Come risulta dalle segnalazioni delle persone che si rivolgono al PiT Servizi di Cittadinanzattiva, e come confermato anche dall’indagine conoscitiva sul tema del TPL indetta dalla Commissione Trasporti della Camera, l’offerta di trasporto pubblico in Italia non è quantitativamente carente, ma poco rispondente alle reali esigenze di mobilità dei cittadini.

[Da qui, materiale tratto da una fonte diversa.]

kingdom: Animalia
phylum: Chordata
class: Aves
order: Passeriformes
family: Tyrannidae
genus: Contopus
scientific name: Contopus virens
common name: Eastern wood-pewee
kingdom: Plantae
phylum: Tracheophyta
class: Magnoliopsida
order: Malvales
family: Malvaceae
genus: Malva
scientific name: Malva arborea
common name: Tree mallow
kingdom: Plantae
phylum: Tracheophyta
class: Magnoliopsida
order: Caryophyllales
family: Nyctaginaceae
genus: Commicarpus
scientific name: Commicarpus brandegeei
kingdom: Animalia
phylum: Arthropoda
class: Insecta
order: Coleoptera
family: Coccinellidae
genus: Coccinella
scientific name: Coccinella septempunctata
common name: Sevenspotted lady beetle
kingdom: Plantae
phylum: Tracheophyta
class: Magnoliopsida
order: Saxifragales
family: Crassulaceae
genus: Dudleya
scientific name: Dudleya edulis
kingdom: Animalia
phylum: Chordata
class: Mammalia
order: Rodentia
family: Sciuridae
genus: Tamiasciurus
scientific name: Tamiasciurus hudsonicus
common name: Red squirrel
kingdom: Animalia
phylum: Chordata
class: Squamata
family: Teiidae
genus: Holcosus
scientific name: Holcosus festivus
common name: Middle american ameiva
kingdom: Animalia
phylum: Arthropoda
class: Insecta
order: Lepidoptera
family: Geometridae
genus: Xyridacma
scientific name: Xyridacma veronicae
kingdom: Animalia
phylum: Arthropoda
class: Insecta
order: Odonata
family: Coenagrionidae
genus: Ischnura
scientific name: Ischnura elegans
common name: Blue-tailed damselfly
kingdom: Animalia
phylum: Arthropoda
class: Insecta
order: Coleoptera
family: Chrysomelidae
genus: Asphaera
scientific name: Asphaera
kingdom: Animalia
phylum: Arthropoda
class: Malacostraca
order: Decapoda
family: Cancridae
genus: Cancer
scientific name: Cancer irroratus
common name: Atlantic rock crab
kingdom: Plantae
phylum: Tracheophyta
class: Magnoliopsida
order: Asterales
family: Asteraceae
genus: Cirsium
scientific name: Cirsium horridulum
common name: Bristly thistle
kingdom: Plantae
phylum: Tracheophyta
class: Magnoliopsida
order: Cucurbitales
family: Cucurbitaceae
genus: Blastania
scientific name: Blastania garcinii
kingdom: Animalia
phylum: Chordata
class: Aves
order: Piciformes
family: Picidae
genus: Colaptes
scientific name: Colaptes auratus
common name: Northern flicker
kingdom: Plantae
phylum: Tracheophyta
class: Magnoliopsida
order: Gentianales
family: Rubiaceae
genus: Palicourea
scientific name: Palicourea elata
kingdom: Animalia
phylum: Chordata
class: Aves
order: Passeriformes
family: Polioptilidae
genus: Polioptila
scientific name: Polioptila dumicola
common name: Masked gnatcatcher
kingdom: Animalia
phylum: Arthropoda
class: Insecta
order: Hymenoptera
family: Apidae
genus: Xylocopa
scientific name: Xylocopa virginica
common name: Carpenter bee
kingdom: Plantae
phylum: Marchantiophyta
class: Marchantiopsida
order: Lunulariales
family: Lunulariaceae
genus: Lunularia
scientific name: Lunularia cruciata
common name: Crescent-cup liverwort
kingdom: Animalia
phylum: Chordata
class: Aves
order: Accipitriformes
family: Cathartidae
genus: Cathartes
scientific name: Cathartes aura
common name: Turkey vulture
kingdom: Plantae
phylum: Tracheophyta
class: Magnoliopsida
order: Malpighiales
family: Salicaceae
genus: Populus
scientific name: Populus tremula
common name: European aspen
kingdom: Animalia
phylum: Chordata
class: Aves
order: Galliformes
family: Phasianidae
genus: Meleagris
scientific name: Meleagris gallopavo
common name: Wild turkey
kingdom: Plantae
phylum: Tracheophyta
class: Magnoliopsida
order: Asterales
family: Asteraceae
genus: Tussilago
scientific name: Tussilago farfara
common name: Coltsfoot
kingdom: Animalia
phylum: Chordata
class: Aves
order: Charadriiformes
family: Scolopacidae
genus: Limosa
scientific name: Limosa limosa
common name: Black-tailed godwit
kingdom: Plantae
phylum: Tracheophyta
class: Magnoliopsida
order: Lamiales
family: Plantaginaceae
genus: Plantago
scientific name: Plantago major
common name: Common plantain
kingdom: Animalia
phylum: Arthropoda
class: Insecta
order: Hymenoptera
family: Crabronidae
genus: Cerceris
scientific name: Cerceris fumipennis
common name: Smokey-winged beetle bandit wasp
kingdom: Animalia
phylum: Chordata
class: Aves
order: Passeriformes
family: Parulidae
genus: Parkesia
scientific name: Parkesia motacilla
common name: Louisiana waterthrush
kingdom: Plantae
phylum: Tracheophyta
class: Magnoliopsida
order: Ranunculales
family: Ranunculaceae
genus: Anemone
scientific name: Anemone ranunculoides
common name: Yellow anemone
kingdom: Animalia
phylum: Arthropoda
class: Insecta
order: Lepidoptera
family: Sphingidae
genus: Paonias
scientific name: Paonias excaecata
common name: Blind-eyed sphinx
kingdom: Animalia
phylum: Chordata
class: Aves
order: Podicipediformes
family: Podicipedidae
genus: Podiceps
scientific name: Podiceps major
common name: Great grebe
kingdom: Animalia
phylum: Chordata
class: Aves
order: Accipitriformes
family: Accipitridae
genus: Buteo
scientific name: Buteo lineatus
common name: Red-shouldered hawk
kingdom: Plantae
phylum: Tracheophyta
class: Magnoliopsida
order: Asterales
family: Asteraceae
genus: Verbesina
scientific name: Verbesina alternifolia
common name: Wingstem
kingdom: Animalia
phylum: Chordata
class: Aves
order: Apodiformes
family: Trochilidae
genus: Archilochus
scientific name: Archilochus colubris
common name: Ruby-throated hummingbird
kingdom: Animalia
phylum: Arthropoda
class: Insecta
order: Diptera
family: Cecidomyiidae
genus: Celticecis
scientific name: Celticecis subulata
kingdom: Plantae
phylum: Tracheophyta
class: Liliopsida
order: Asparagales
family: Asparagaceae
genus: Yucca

In una stagione di incertezza economica e scarsità di risorse pubbliche, come quella attuale, in cui il TPL ha dovuto ulteriormente affrontare una contrazione di oltre 4 punti percentuali delle compensazioni pubbliche, una delle principali fonti di ricavo delle aziende, diventa più urgente un’organizzazione efficace del servizio che non può assolutamente prescindere dal coinvolgimento e dalla partecipazione dei cittadini alla sua definizione, limitando così lo spreco nell’allocazione delle risorse sempre più scarse destinate a questo settore.

 

Nell’ultimo anno, rispetto al 2013, stando ad una elaborazione della Asstra, i biglietti a tempo hanno registrato un aumento medio del 1,9%, mentre gli abbonamenti mensili del 2,6%.

 

“Our Streets, Our Choice”, questo lo slogan scelto per l’edizione 2014 della Settimana europea della mobilità, che sottolinea il forte legame tra le scelte di mobilità dei cittadini, e quindi il traffico motorizzato e l’inquinamento atmosferico nelle aree urbane, e una migliore fruizione degli spazi urbani. Questo messaggio sottolinea, più che nelle precedenti edizioni, la grande rilevanza del contributo che può venire dalla società civile e da associazioni come Cittadinanzattiva, che svolgono una costante attività di informazione e sensibilizzazione su questi temi, impegnandosi nel rendere consapevole il cittadino delle proprie scelte di mobilità e degli effetti più o meno diretti che ne derivano.

 

L’iniziativa rientra nel quadro delle attività previste dal progetto “Consumatori in rete: diamo forza ai nostri diritti” realizzato da Cittadinanzattiva in collaborazione con Adiconsum (capofila), Associazione Utenti Dei Servizi Radiotelevisivi, CTCU e finanziato dal Ministero dello Sviluppo Economico.